(Stored records)
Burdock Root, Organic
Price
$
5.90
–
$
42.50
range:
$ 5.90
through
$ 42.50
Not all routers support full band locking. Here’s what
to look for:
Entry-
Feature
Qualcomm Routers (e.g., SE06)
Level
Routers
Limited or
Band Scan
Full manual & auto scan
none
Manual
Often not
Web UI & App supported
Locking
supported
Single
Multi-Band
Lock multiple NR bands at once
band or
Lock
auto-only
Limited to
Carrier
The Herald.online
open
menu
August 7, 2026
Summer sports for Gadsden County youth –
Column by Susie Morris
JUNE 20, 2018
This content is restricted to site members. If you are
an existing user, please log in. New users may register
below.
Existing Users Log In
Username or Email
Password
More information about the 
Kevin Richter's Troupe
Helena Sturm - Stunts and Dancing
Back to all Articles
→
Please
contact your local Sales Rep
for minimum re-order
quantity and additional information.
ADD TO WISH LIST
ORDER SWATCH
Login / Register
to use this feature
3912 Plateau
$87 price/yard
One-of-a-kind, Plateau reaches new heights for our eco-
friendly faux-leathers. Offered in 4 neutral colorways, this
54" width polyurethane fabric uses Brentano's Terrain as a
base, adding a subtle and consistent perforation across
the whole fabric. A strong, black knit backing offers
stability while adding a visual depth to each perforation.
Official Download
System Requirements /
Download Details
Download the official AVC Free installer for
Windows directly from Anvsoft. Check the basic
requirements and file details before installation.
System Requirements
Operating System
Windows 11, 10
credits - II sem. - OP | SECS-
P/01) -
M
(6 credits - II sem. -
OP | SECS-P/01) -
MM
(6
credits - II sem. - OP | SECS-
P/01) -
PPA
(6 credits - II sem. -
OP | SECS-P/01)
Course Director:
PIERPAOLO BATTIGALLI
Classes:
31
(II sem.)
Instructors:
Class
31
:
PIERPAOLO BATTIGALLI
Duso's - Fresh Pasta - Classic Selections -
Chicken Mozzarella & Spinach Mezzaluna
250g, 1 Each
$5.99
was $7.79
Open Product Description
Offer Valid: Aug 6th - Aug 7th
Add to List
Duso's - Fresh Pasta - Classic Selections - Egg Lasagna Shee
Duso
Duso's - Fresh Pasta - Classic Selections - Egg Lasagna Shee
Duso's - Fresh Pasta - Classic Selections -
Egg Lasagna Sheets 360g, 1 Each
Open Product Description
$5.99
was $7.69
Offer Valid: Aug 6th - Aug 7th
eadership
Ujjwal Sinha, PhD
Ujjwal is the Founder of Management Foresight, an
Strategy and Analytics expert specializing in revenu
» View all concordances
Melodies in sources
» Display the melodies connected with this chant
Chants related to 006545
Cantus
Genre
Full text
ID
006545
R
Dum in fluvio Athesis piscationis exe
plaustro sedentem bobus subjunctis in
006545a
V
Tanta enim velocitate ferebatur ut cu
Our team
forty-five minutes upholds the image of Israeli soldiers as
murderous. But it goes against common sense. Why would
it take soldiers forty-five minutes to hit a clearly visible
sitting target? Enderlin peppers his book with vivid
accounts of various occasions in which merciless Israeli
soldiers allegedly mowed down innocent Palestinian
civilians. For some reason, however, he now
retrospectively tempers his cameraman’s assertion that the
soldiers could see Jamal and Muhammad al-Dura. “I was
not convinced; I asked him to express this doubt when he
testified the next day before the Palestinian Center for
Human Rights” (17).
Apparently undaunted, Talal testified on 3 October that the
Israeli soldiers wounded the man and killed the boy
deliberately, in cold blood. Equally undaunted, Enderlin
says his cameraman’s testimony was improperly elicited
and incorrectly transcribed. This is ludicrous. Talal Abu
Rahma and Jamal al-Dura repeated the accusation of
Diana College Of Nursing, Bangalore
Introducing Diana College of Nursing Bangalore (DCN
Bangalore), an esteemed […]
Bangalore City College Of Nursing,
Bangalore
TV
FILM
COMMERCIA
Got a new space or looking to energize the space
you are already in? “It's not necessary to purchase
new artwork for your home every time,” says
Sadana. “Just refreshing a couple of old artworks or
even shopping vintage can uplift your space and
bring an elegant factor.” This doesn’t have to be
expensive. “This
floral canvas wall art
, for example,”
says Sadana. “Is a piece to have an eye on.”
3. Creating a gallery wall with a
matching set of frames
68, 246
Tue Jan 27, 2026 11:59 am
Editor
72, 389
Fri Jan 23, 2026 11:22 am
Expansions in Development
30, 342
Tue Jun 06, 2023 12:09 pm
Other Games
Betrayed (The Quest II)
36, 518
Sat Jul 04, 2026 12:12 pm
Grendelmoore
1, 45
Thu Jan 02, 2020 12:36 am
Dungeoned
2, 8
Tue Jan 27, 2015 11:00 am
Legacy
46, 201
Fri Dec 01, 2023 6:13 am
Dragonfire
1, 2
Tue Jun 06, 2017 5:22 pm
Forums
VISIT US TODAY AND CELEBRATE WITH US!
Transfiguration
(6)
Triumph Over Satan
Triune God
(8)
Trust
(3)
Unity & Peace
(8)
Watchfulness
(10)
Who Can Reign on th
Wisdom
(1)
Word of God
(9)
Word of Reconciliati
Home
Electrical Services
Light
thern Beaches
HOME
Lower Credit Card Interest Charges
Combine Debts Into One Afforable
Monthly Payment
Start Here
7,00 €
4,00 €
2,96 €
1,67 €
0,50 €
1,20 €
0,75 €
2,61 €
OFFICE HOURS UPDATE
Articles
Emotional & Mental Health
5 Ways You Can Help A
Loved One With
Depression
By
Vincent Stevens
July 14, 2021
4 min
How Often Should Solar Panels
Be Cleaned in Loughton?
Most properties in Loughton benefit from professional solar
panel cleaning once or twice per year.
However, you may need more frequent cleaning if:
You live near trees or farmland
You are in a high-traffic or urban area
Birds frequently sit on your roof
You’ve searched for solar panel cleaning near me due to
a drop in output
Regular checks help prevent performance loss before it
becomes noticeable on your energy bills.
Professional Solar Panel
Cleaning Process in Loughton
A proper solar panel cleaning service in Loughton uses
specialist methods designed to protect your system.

What you should do:
Exactly as given, please retype all the entries.

Exercise result:
Burdock Root, Organic
Price
$
5.90
–
$
42.50
range:
$ 5.90
through
$ 42.50
Not all routers support full band locking. Here’s what
to look for:
Entry-
Feature
Qualcomm Routers (e.g., SE06)
Level
Routers
Limited or
Band Scan
Full manual & auto scan
none
Manual
Often not
Web UI & App supported
Locking
supported
Single
Multi-Band
Lock multiple NR bands at once
band or
Lock
auto-only
Limited to
Carrier
The Herald.online
open
menu
August 7, 2026
Summer sports for Gadsden County youth –
Column by Susie Morris
JUNE 20, 2018
This content is restricted to site members. If you are
an existing user, please log in. New users may register
below.
Existing Users Log In
Username or Email
Password
More information about the 
Kevin Richter's Troupe
Helena Sturm - Stunts and Dancing
Back to all Articles
→
Please
contact your local Sales Rep
for minimum re-order
quantity and additional information.
ADD TO WISH LIST
ORDER SWATCH
Login / Register
to use this feature
3912 Plateau
$87 price/yard
One-of-a-kind, Plateau reaches new heights for our eco-
friendly faux-leathers. Offered in 4 neutral colorways, this
54" width polyurethane fabric uses Brentano's Terrain as a
base, adding a subtle and consistent perforation across
the whole fabric. A strong, black knit backing offers
stability while adding a visual depth to each perforation.
Official Download
System Requirements /
Download Details
Download the official AVC Free installer for
Windows directly from Anvsoft. Check the basic
requirements and file details before installation.
System Requirements
Operating System
Windows 11, 10
credits - II sem. - OP | SECS-
P/01) -
M
(6 credits - II sem. -
OP | SECS-P/01) -
MM
(6
credits - II sem. - OP | SECS-
P/01) -
PPA
(6 credits - II sem. -
OP | SECS-P/01)
Course Director:
PIERPAOLO BATTIGALLI
Classes:
31
(II sem.)
Instructors:
Class
31
:
PIERPAOLO BATTIGALLI
Duso's - Fresh Pasta - Classic Selections -
Chicken Mozzarella & Spinach Mezzaluna
250g, 1 Each
$5.99
was $7.79
Open Product Description
Offer Valid: Aug 6th - Aug 7th
Add to List
Duso's - Fresh Pasta - Classic Selections - Egg Lasagna Shee
Duso
Duso's - Fresh Pasta - Classic Selections - Egg Lasagna Shee
Duso's - Fresh Pasta - Classic Selections -
Egg Lasagna Sheets 360g, 1 Each
Open Product Description
$5.99
was $7.69
Offer Valid: Aug 6th - Aug 7th
eadership
Ujjwal Sinha, PhD
Ujjwal is the Founder of Management Foresight, an
Strategy and Analytics expert specializing in revenu
» View all concordances
Melodies in sources
» Display the melodies connected with this chant
Chants related to 006545
Cantus
Genre
Full text
ID
006545
R
Dum in fluvio Athesis piscationis exe
plaustro sedentem bobus subjunctis in
006545a
V
Tanta enim velocitate ferebatur ut cu
Our team
forty-five minutes upholds the image of Israeli soldiers as
murderous. But it goes against common sense. Why would
it take soldiers forty-five minutes to hit a clearly visible
sitting target? Enderlin peppers his book with vivid
accounts of various occasions in which merciless Israeli
soldiers allegedly mowed down innocent Palestinian
civilians. For some reason, however, he now
retrospectively tempers his cameraman’s assertion that the
soldiers could see Jamal and Muhammad al-Dura. “I was
not convinced; I asked him to express this doubt when he
testified the next day before the Palestinian Center for
Human Rights” (17).
Apparently undaunted, Talal testified on 3 October that the
Israeli soldiers wounded the man and killed the boy
deliberately, in cold blood. Equally undaunted, Enderlin
says his cameraman’s testimony was improperly elicited
and incorrectly transcribed. This is ludicrous. Talal Abu
Rahma and Jamal al-Dura repeated the accusation of
Diana College Of Nursing, Bangalore
Introducing Diana College of Nursing Bangalore (DCN
Bangalore), an esteemed […]
Bangalore City College Of Nursing,
Bangalore
TV
FILM
COMMERCIA
Got a new space or looking to energize the space
you are already in? “It's not necessary to purchase
new artwork for your home every time,” says
Sadana. “Just refreshing a couple of old artworks or
even shopping vintage can uplift your space and
bring an elegant factor.” This doesn’t have to be
expensive. “This
floral canvas wall art
, for example,”
says Sadana. “Is a piece to have an eye on.”
3. Creating a gallery wall with a
matching set of frames
68, 246
Tue Jan 27, 2026 11:59 am
Editor
72, 389
Fri Jan 23, 2026 11:22 am
Expansions in Development
30, 342
Tue Jun 06, 2023 12:09 pm
Other Games
Betrayed (The Quest II)
36, 518
Sat Jul 04, 2026 12:12 pm
Grendelmoore
1, 45
Thu Jan 02, 2020 12:36 am
Dungeoned
2, 8
Tue Jan 27, 2015 11:00 am
Legacy
46, 201
Fri Dec 01, 2023 6:13 am
Dragonfire
1, 2
Tue Jun 06, 2017 5:22 pm
Forums
VISIT US TODAY AND CELEBRATE WITH US!
Transfiguration
(6)
Triumph Over Satan
Triune God
(8)
Trust
(3)
Unity & Peace
(8)
Watchfulness
(10)
Who Can Reign on th
Wisdom
(1)
Word of God
(9)
Word of Reconciliati
Home
Electrical Services
Light
thern Beaches
HOME
Lower Credit Card Interest Charges
Combine Debts Into One Afforable
Monthly Payment
Start Here
7,00 €
4,00 €
2,96 €
1,67 €
0,50 €
1,20 €
0,75 €
2,61 €
OFFICE HOURS UPDATE
Articles
Emotional & Mental Health
5 Ways You Can Help A
Loved One With
Depression
By
Vincent Stevens
July 14, 2021
4 min
How Often Should Solar Panels
Be Cleaned in Loughton?
Most properties in Loughton benefit from professional solar
panel cleaning once or twice per year.
However, you may need more frequent cleaning if:
You live near trees or farmland
You are in a high-traffic or urban area
Birds frequently sit on your roof
You’ve searched for solar panel cleaning near me due to
a drop in output
Regular checks help prevent performance loss before it
becomes noticeable on your energy bills.
Professional Solar Panel
Cleaning Process in Loughton
A proper solar panel cleaning service in Loughton uses
specialist methods designed to protect your system.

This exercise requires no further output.